• _Task_: Everything from the line containing "Añadir al carrito" through the final line of the records must be transcribed verbatim; nothing else belongs in the result.

• _Task material_:
=-=-=-=-=
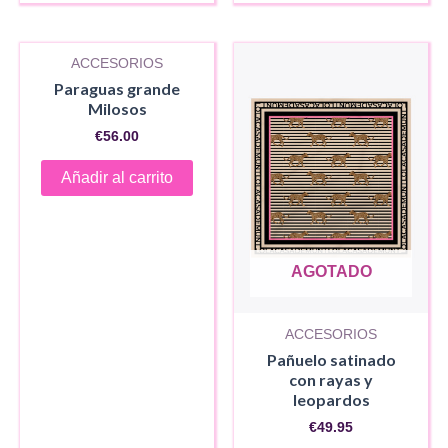
ACCESORIOS
Paraguas grande
Milosos
€
56.00
Añadir al carrito
AGOTADO
ACCESORIOS
Pañuelo satinado
con rayas y
leopardos
€
49.95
=-=-=-=-=
• _Answer box_:
Añadir al carrito
AGOTADO
ACCESORIOS
Pañuelo satinado
con rayas y
leopardos
€
49.95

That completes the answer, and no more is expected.